As we close the season, we send one final thank you for joining us in our learning journey!

We hope to see you in the garden next year,

Your pals in the CTG

Seasons Collide Over Plant-Based Dyes

This week the Community Teaching Garden experienced a taste of two seasons! We harvested apples from tree adjacent to our garden as well as our first watermelon of the season. On the hot late-summer evening, we were happy to join together to learn a new skill: making plant-based dyes.

Apples from a nearby tree
Apples from an adjacent tree, a dye-making resource book, and sample patches from our dear teacher Carolina.

With the goal of making some plant-based dyes in mind this season, we planted indigo and coreopsis— two common plants used in dyeing. We also harvested some wild-growing goldenrod to make a third dye.
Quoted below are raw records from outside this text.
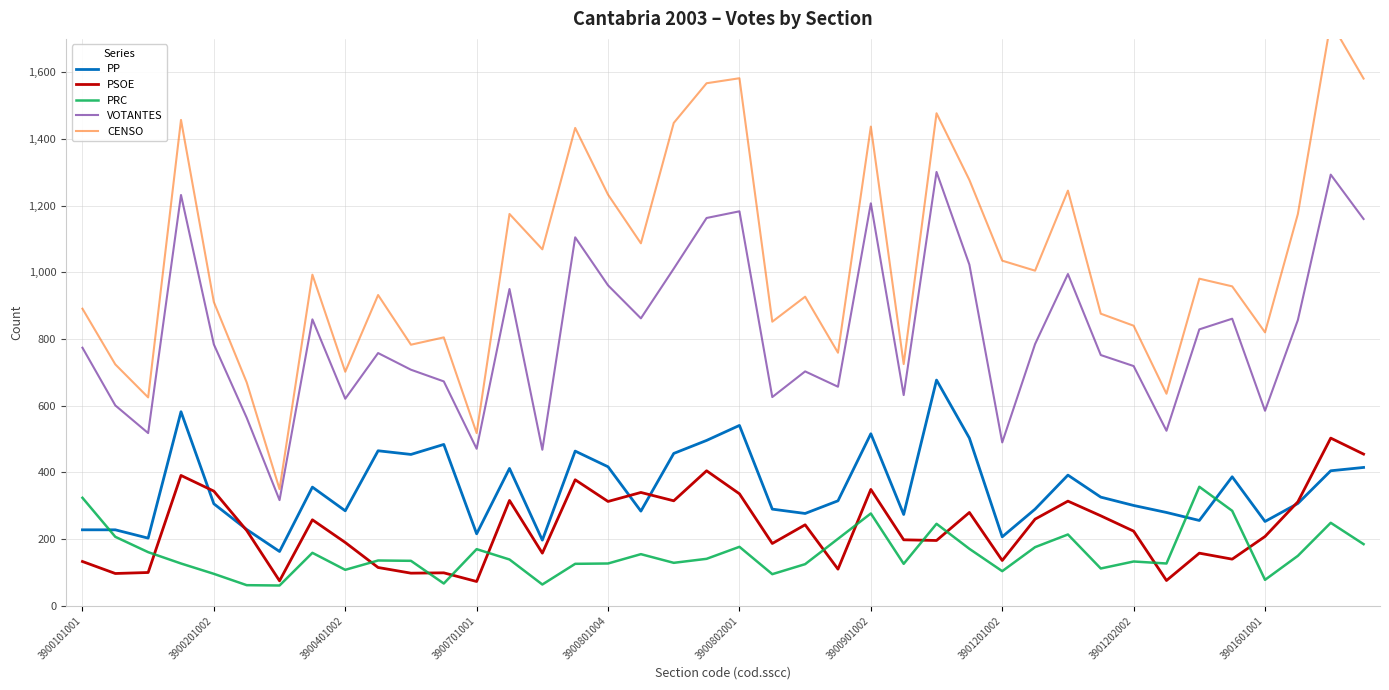

How many lines are shown in the chart?

5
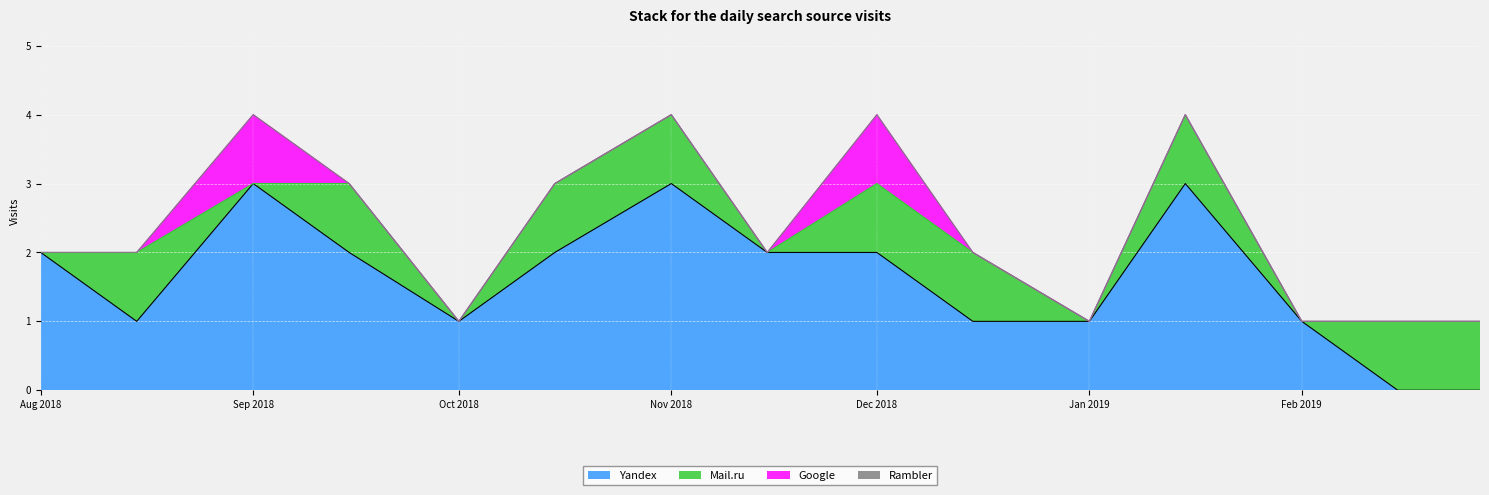

What is the spread (max minus min) of values at 2019-02-15?

1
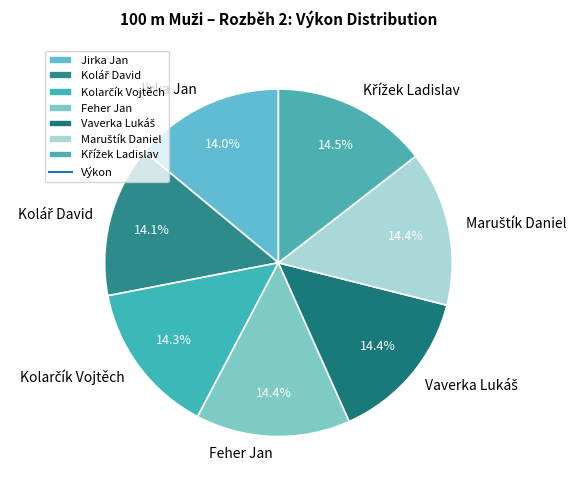

Is there a majority slice in this chart?

No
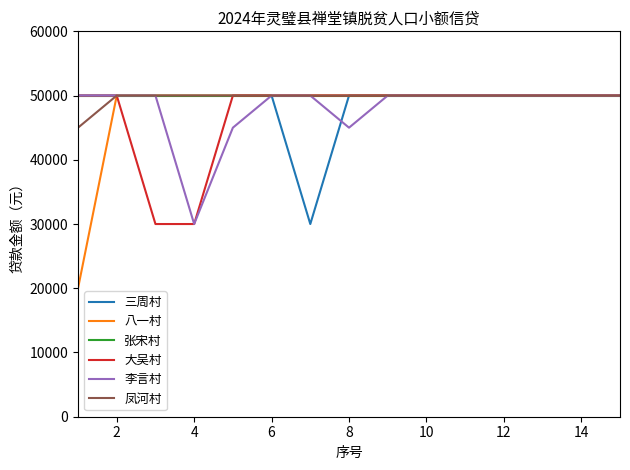

Which series has the largest range (max minus min)?

八一村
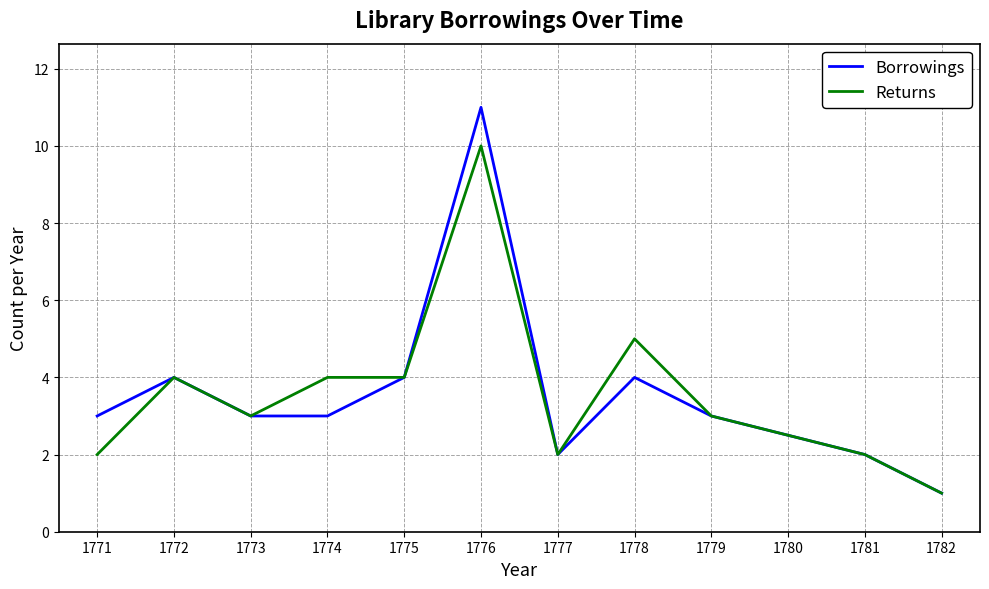

At how many categories does at least one series exceed 9?

1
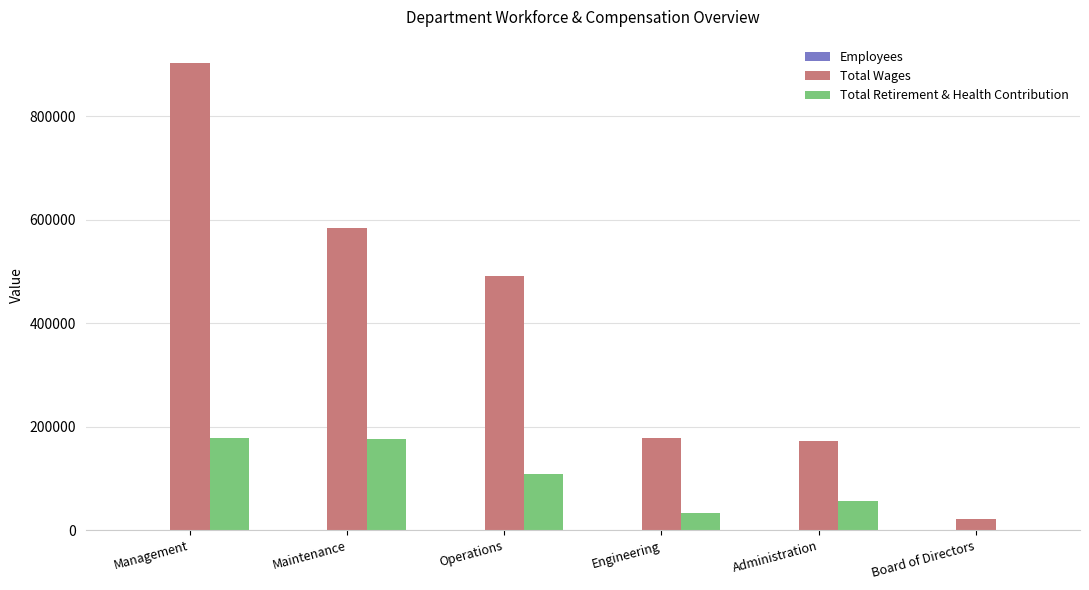

Which series has the largest total across all categories?

Total Wages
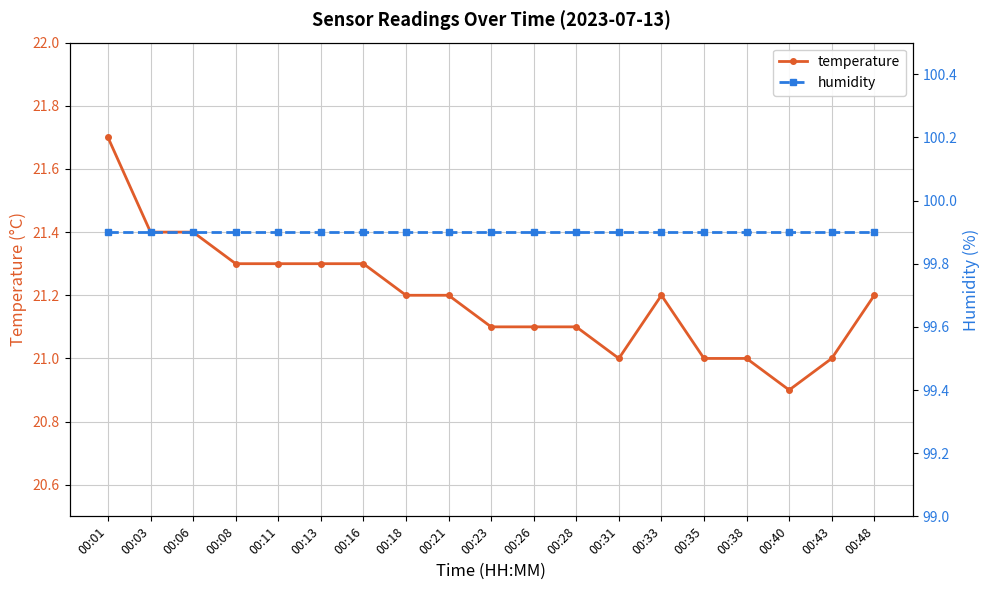

Which category has the highest value across all series?

00:01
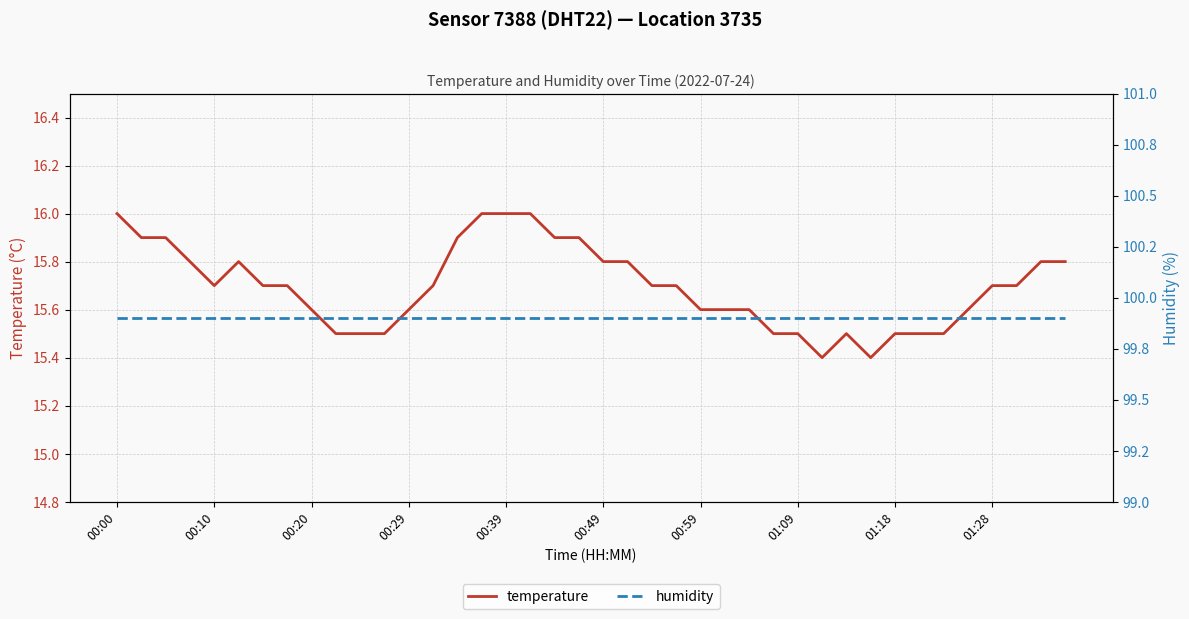

What is the maximum value for temperature?

16.0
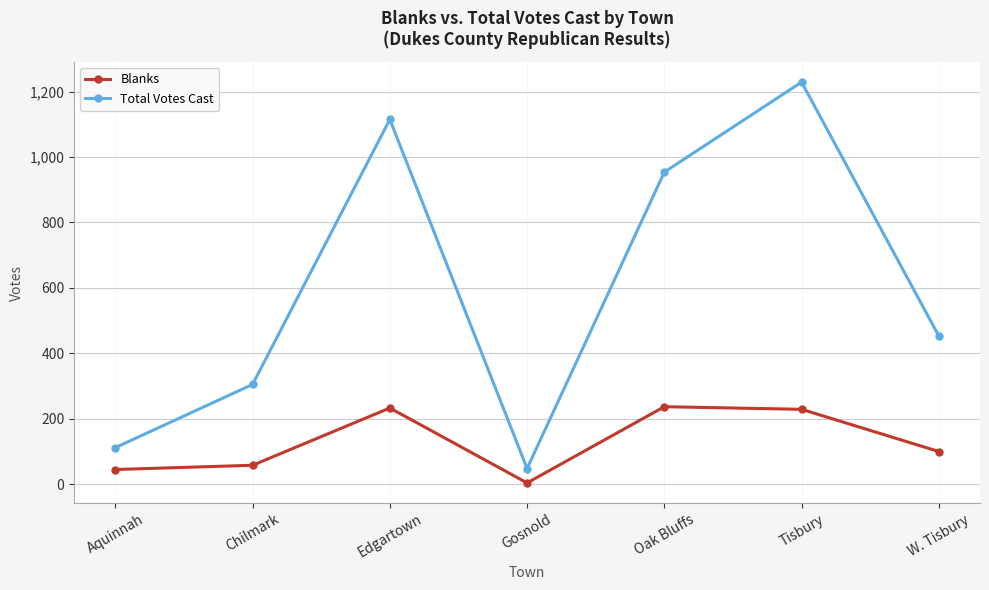

How many series are shown in this chart?

2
A wide range of plants and techniques can be used to create dyes in your own garden, so don’t limit yourself to our examples!

For our dye project, we wanted to create vibrant colors using easy materials and a quick process. Protein-based fibers, like silk and wool, tend to be easier to dye, so we started by creating silk scarves and swatches. Plant based dyes work better if the fabric is treated with a mordant. After soaking our silk in the mordant and preparing our dyes (boiling our coreopsis and goldenrod in water for about an hour) it was time to begin!

Dyeing our silk swatches with coreopsis and goldenrod was as simple as draining the dye and soaking the material. To create our indigo dye, we headed back to the VCGN offices, where we combined indigo with ice and water in a high-powered blender and strained the plant material to create our dye.

It was hard to believe that the bright green dye would produce blue fabric, but indigo needs to oxidize before it takes it’s trademark color. After soaking for just a few minutes, students rinsed their silk to find it had transformed into a lovely robins egg blue color.

Final Product
At the end of the evening, several students display their plant-based dye projects.

While it was a brief introduction into the world of plant-based dyes, the students in the Community Teaching Garden course were very inspired and hope to have a bright future ahead of them as they continue to create natural dyes.